*WHAT NEEDS TO BE DONE*:
Copy exactly the last part of the entries, starting from the line with "[154,738,285,758] Enterprist ->" and including the final line.

*DATA*:
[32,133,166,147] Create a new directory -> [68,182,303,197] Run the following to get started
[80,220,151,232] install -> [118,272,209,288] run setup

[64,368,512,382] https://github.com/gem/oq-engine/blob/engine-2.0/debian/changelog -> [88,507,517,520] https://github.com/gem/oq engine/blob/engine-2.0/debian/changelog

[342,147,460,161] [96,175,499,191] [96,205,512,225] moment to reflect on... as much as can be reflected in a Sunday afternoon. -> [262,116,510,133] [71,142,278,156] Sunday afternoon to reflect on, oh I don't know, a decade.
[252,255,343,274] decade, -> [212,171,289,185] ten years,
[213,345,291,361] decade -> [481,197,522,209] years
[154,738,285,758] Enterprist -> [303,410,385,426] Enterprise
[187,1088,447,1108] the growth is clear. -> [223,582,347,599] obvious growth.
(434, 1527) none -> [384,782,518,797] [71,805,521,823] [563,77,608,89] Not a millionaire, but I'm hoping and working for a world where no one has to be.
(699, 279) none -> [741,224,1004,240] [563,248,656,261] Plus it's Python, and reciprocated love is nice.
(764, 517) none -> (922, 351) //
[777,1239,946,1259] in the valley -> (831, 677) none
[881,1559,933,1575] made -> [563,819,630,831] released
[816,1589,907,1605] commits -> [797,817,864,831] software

*SOLUTION TO THIS PROBLEM*:
[154,738,285,758] Enterprist -> [303,410,385,426] Enterprise
[187,1088,447,1108] the growth is clear. -> [223,582,347,599] obvious growth.
(434, 1527) none -> [384,782,518,797] [71,805,521,823] [563,77,608,89] Not a millionaire, but I'm hoping and working for a world where no one has to be.
(699, 279) none -> [741,224,1004,240] [563,248,656,261] Plus it's Python, and reciprocated love is nice.
(764, 517) none -> (922, 351) //
[777,1239,946,1259] in the valley -> (831, 677) none
[881,1559,933,1575] made -> [563,819,630,831] released
[816,1589,907,1605] commits -> [797,817,864,831] software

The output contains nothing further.